Good, Better, Best: The Relative Merits of the PV Centric vs. Battery Centric DC-Coupled Solar + Storage Architecture

Solar + Storage is hot. Really hot. Like the market is going to double six times in the next 15 years hot, according to Bloomberg New Energy Finance.

While that projected growth is amazing, the amount of collocated Solar and Storage on the grid is still minimal as of time of writing of this article.  At present, much of the installed Solar and Storage capacity is of the AC-coupled variety, a topology whereby the harvested solar energy is sent up to the grid via one set of inverters and transformers and back down to the battery storage via another. More recently, the drumbeat for deploying collocated, utility-scale Solar and Storage via DC coupling has grown louder and louder as the industry embraces several undeniable technical and economic benefits of DC-coupling, where access to solar energy is stored directly at location of harvest. We won’t dive into those benefits in this blog, but will refer you to one we’ve published earlier on that subject by clicking here.

So, while combining the power of solar and storage presents great benefits to energy producers and consumers alike, we here at Alencon would posit, that in many applications, DC coupling is the way to go.  But not at all DC-coupled topologies are the same.

While the DC-coupled approach to combining Solar and Storage on the utility scale is still in its infancy, two predominant topologies for doing so are emerging. One topology, is a battery centric approach which places a larger direct DC-DC converter (typically 250 KW or greater) between the storage and the DC bus to facilitate the charging and discharging of the battery. A second approach, which is PV centric, involves installing smaller, string level DC-DC optimizers throughout the PV array which will in turn map a fixed voltage onto the DC bus to control the state of charge of the battery and charge the batteries directly from the PV.

This second approach, where galvanically isolated, string level DC-DC optimizers are distributed throughout the PV array offers many measurable benefits over the more monolithic, battery centric DC-DC converter strategy to DC-coupled Solar + Storage. The PV-centric approach introduced above is enabled by Alencon’s String Power Optimizer and Transmitter – the SPOT.

The primary benefit of using this PV centric, distributed approach is improved round trip efficiency.  For those not familiar with this term, round trip efficiency represents the net efficiency of the process of collecting energy, using that energy to charge the battery and then later discharging that stored energy. With a battery-centric, monolithic DC-DC converter, every roundtrip involves double the losses.  For example, if the DC-DC converter between the battery and the DC-bus connected to the PV is 98% efficient, the “round trip” efficiency of that charging solution will be 96% (i.e. 98% x 98%).
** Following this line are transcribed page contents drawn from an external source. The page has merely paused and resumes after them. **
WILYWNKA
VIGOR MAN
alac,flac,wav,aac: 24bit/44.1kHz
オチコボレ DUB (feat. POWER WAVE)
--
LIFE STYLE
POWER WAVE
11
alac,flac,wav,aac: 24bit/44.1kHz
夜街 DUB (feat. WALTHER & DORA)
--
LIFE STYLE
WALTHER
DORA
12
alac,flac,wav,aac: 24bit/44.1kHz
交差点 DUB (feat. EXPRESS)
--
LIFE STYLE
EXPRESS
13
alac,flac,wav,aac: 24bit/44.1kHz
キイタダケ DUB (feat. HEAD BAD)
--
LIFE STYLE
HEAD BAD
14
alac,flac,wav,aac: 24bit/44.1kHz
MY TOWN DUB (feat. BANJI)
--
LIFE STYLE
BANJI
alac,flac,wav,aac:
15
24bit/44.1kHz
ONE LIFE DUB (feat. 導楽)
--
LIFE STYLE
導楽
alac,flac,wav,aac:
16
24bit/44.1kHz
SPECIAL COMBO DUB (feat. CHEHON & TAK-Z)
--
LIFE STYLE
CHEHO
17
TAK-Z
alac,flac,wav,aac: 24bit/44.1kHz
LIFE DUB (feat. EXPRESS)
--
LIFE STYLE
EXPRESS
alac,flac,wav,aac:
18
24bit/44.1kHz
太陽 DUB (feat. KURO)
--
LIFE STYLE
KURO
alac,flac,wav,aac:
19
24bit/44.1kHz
By contrast, using a PV centric DC-DC optimizer to provide the battery its needed level of voltage only involves one conversion, so whatever the efficiency of the optimizer becomes the round-trip efficiency of the energy stored in the battery.  It is important point out however this does not impact the energy production going directly from the solar panels to the grid.

But if you think that’s good, the PV centric solution gets even better when you consider the fact that this approach adds more granular energy harvesting to the system. By using a string level DC-DC optimizer which includes string level maximum power point tracking (MPPT) to couple the Solar and Storage you stand to recover those losses all together, if not perhaps exceed them in certain cases.  This yield improvement can be achieved by mitigating any power production mismatches between strings.  Certainly, over the course of the 20 to 25-year life of a plant, as panels inevitably, unevenly degrade or various parts of the plant see different irradiation conditions, the improvement in power harvest offered by string level MPPT can really add up.

The distributed method for DC-coupling Solar and Storage also comes with several operations and maintenance (O&M) benefits over the life of the deployment of the battery energy storage system (BESS). String level optimizers like the SPOT are similar to string inverters in that their service protocol is “rip and replace” – meaning if there’s a problem with a unit, there’s no servicing it in the field. You just remove it and replace with a working unit while the other unit is returned to the vendor. In contrast, the battery centric approach represents a single point of failure, which should it fail, renders the battery, the most expensive part of the system, useless until that effected piece of power electronics is repaired or even possibly replaced.

These are indeed exciting days in the arena of Solar + Storage, not just because of the amazing growth prospects for the sector but because no one approach for marrying these two technologies has yet to become the standard for doing so.